Здесь высказан ряд важных мыслей относительно Иерусалимской общины.

Во–первых, отмечается ее «экономическая слабость». Действительно, иерусалимский коммунизм был потребительским коммунизмом; созданием материальных благ общинники не занимались. Наиболее четко эта мысль высказывается русским философом С.Н. Булгаковым, который характеризует это явление, как «чисто потребительский коммунизм», не имеющий политэкономического значения. Булгаков отказывает Иерусалимской общине в качестве экономического прецедента:

«Некоторые видят здесь вообще норму экономического строя для христианской общины. Однако, вдумываясь внимательно в содержание этого места, мы должны прийти к заключению, что именно хозяйственной нормы тут не содержится и что здесь описан исключительный праздник в истории христианства, а то, что естественно в праздник, не вполне применимо в будние дни. Значение нормы имеет, конечно, то чувство любви, которое ярко пылало в этой общине и при данных обстоятельствах имело экономическим последствием описанную форму общения имуществ. Но самая эта форма не представляет собой чего–либо абсолютного. Приглядываясь к ней ближе, мы видим, что в данном случае отнюдь не вводится какой–либо новый хозяйственный порядок или хозяйственный строй, а тем более новая организация производства. Напротив, по–видимому, в это время христианская община какой бы то ни было хозяйственной деятельностью вовсе и не занималась, «постоянно» находясь «в учении Апостолов, в общении и преломлении хлеба и в молитвах». Здесь происходила не организация, а ликвидация хозяйства» («Христианство и социальный вопрос»).

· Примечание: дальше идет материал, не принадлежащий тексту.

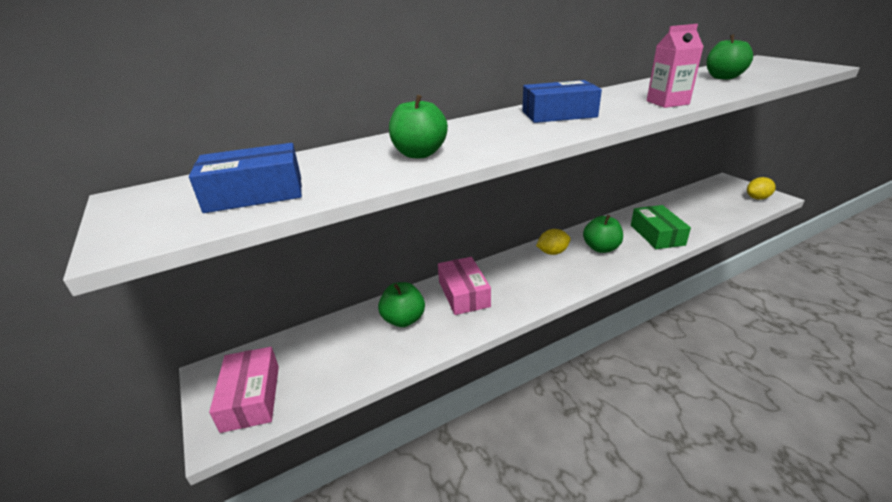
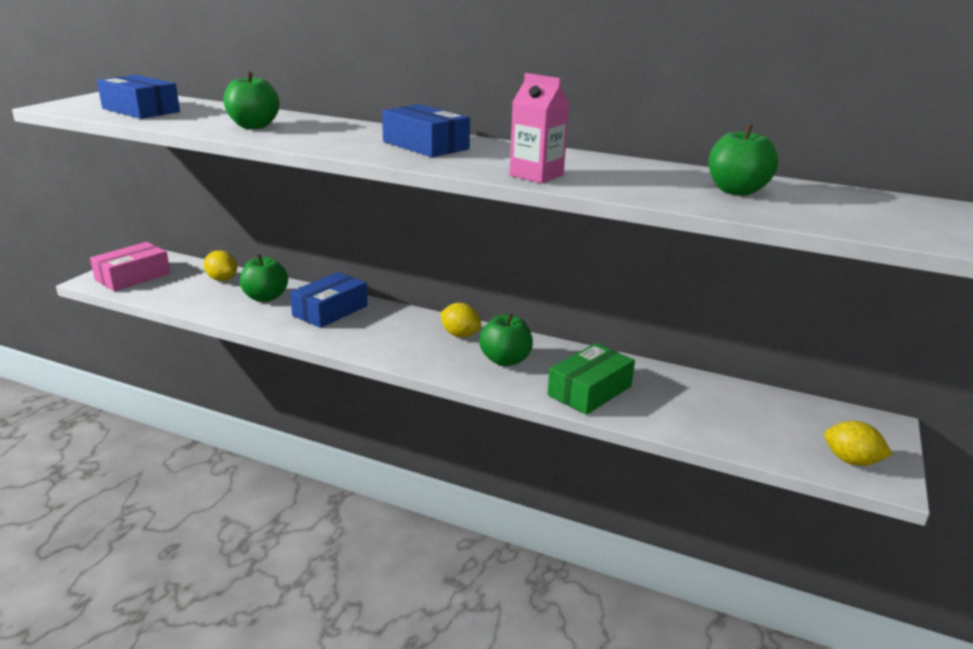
camera: 50 degrees right, 5 degrees down
pink box [438,257,491,315] -> blue box [290,272,368,328]
none -> yellow lemon [204,250,237,281]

Однако, во–вторых, как указывает Федотов, «экономическая слабость» вовсе на является поводом для негативной оценки всего явления. Смысл его вовсе не в организации нового экономического уклада. Значение совершенного в Иерусалимской общине куда более значительно — в демонстрации глубинных основ христианской социальности, которыми являются братская любовь и основанное на ней «общение имений». А потому Иерусалимская община, несмотря на ее «нехозяйственность» все равно является «выражением христианского социального идеала». Выдающийся русский богослов Василий Ильич Экземплярский развивает эту мысль. По его мнению, даже если предположить, что экономически община оказалась несостоятельной, то нравственно она дала образец христианской общинной жизни: «Самая неудача организации жизни первенствующей Церкви, — пишет он, — не могла бы послужить помехою видеть в этой организации идеальную ее форму» («Учение древней Церкви о собственности и милостыне»). Поэтому оценка Экземплярского совсем иная, чем у консервативной критики: «Общение имуществ в первенствующей Церкви есть и навсегда пребудет идеалом устроения материальной стороны жизни членов Христовой Церкви (…) этот взгляд совпадает всецело с учением отцов и учителей вселенской Церкви, которые в устроении первохристианской общины видели идеальную форму церковного общения, а в общении имуществ — естественное выражение христианской любви, объединяющей людей в братскую семью, — выражение, являющееся желательным во всякое мгновение жизни на земле Церкви Христовой».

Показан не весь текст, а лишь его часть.